[Stored items from a collection]
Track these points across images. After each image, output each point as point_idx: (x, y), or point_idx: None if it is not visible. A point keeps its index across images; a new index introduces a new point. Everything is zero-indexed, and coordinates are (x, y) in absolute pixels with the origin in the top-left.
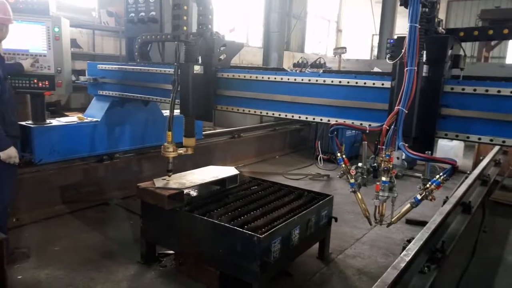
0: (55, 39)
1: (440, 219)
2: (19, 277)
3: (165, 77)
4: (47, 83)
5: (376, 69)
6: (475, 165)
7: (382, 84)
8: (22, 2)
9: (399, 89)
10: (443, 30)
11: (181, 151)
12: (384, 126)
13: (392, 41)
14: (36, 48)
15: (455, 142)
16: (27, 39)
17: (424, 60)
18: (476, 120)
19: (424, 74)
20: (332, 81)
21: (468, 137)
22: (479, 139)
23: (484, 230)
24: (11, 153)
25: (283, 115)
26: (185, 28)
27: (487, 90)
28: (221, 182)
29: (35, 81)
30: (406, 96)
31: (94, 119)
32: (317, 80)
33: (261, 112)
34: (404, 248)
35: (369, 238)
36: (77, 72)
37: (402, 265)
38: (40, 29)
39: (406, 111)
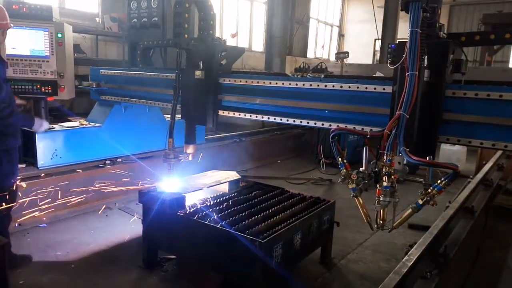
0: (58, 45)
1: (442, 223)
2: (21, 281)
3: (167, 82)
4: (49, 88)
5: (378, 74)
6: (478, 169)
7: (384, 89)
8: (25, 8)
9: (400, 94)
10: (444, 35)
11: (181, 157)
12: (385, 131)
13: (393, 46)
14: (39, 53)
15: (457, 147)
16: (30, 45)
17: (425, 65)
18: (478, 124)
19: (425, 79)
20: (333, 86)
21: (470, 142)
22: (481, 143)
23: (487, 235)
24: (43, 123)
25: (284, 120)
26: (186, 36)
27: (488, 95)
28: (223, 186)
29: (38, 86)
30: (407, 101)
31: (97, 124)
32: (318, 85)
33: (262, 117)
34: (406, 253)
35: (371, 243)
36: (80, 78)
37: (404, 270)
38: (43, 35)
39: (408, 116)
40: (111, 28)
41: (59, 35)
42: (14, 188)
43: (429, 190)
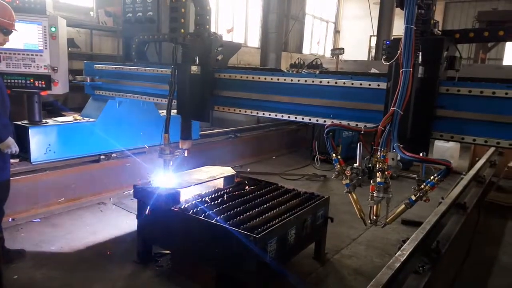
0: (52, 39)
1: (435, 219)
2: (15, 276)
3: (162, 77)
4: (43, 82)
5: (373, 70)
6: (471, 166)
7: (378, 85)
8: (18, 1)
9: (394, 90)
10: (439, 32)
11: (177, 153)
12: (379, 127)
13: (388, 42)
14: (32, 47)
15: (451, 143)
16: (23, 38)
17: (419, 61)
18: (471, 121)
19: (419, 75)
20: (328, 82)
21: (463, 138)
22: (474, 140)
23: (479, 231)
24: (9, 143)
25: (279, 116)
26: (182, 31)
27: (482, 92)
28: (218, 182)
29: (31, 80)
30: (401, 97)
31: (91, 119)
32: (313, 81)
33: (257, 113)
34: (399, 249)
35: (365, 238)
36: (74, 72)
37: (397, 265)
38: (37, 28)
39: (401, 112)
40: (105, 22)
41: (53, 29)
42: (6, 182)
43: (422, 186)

ACTIVITY: Copy exactly, and only, the lines from the first entry through the line holding "38: (40, 29)", both ends included, leaving out every picture.

RESULT:
Track these points across images. After each image, output each point as point_idx: (x, y), or point_idx: None if it is not visible. A point keeps its index across images; a new index introduces a new point. Everything is zero-indexed, and coordinates are (x, y) in absolute pixels with the origin in the top-left.
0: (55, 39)
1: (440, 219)
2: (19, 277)
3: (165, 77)
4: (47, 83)
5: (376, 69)
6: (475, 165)
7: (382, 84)
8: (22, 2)
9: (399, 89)
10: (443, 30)
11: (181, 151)
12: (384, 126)
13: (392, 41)
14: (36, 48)
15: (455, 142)
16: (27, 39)
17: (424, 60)
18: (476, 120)
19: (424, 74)
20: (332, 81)
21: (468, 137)
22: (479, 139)
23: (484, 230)
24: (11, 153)
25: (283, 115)
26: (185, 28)
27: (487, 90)
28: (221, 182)
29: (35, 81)
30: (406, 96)
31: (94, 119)
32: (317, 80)
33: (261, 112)
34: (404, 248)
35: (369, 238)
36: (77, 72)
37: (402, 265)
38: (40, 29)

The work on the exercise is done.